Management: Compliance Management Techniques

How to manage compliance is always a favorite topic with compliance managers. The ABA National Regulatory Compliance Conference offered a variety of sessions on compliance management, starting with how to set up a compliance program. Suggestions were offered for all size banks but the consensus was that any effective compliance program takes time. The experts estimated that you should expect to spend between 18 and 24 months getting a program set up.

Susan Walters, a Principal of Kraemer & Walters, LLC, presented a session on the stages of development of a compliance program and a time from conception to completion.

Walters' timeline begins with Strategic planning. This phase can take up to three months. It begins with a program assessment, determining where the institution stands at the start. This phase then includes actual program design. During this phase, the program developer considers the organization design, resource requirements, and drafts a program. Note that this creative part takes only 3 months. It is reality - the implementation - that takes longer.

Walters' next phase is selling the program - the time during which you obtain support and approval of the draft program. She estimates another 3 months needed for this phase. It is worth taking into consideration, as a reality check, that it can take at least as long to get support for the program as it does to develop it. From a techniques aspect, this is the phase where the compliance manager begins to work with and through other people.

Then comes the day when you launch the program - actual implementation. Here, too, you are working with and through other people in the organization. During this phase, the compliance manager is working with others to develop and implement policies and procedures, conduct training, take steps to raise compliance awareness, and design monitoring and reporting mechanisms. This, in short, is the guts of the program. This phase may not begin until the program development process has already been underway for 6 months. This phase, by itself, takes another 6 months, rounding out the first year.

Once launched and underway, the program should be evaluated. It may be the best design in the world, but the most important question is how effective it is in your singular organization.
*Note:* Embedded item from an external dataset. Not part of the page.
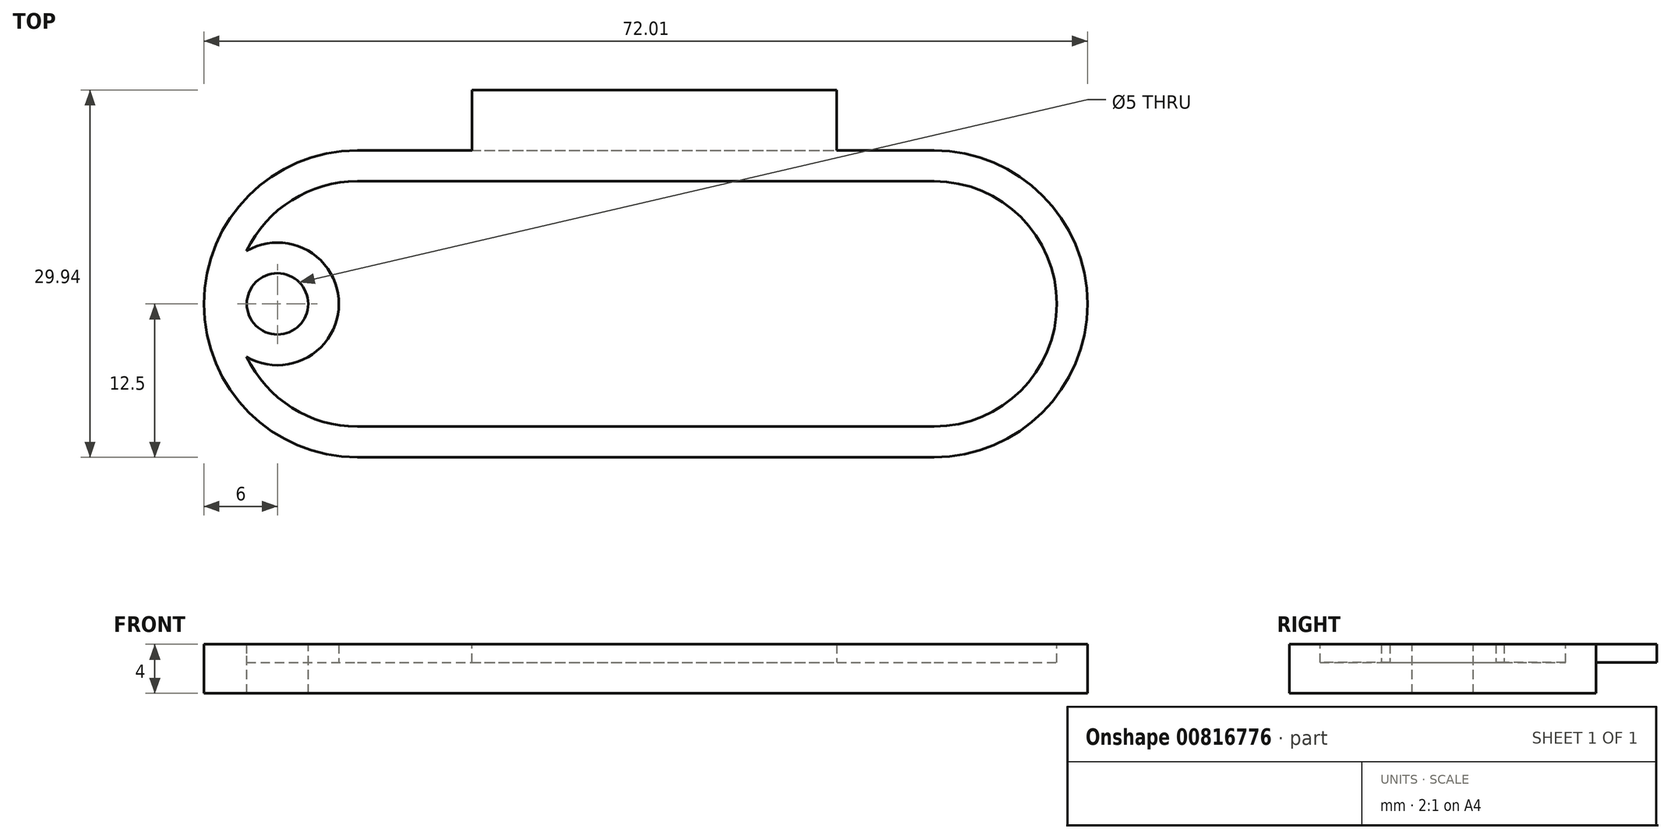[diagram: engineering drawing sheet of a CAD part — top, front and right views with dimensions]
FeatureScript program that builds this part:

Once underway, you should implement and review monitoring and reporting results. This is also the time to identify areas of weakness and design fixes. In fact, this process of identifying and fixing weaknesses never actually ends. It is how the program adapts to change.

During the last six months, you can coast with fine tuning and maintenance. Like identifying weaknesses, this process never ends either. It includes tweaking the program and maintaining (and testing) ongoing communications, training, and awareness. It also involves the constant process of documentation.

In selling your program, Walters points out several important steps. First, you must have management buy-in and sponsorship. To get and keep this, you need to build a business case. Saying "because the regulation says so" won't get the kind of affirmative support you need.

Second, know who your compliance partners are and make sure you get the information and feedback from them that you need to keep the program in tune. Communication is the core of any compliance program. Finally, bring the regulators on board. It never hurts to tell them what you are up to and it usually helps. Better yet, if they know about and agree with your program up front, they are more likely to be supportive than critical when they come in to examine you.

Finally, compliance is all about change. The compliance program that is right for your organization is one that takes your organization into account (and that includes the people) and the fact that everything, including regulations and organizations, changes. So your program has to be designed to adapt to change. In other words, it's never done.

ACTION STEPS

Review the development process for your compliance program. If you didn't go through these steps, this might be a good time to do so - or to repeat the process. Privacy makes the perfect topic.
Make sure that any assigned compliance responsibilities and accountabilities are current and appropriate to the jobs.
Evaluate the different ways in which you learn about or identify the need for change or program tweaking. Consider whether you have all the necessary channels of communication open.
Now that privacy is in place, think about how effectively the process worked. Consider whether you had the appropriate support from management and other departments in the bank. If not, figure out how to get it.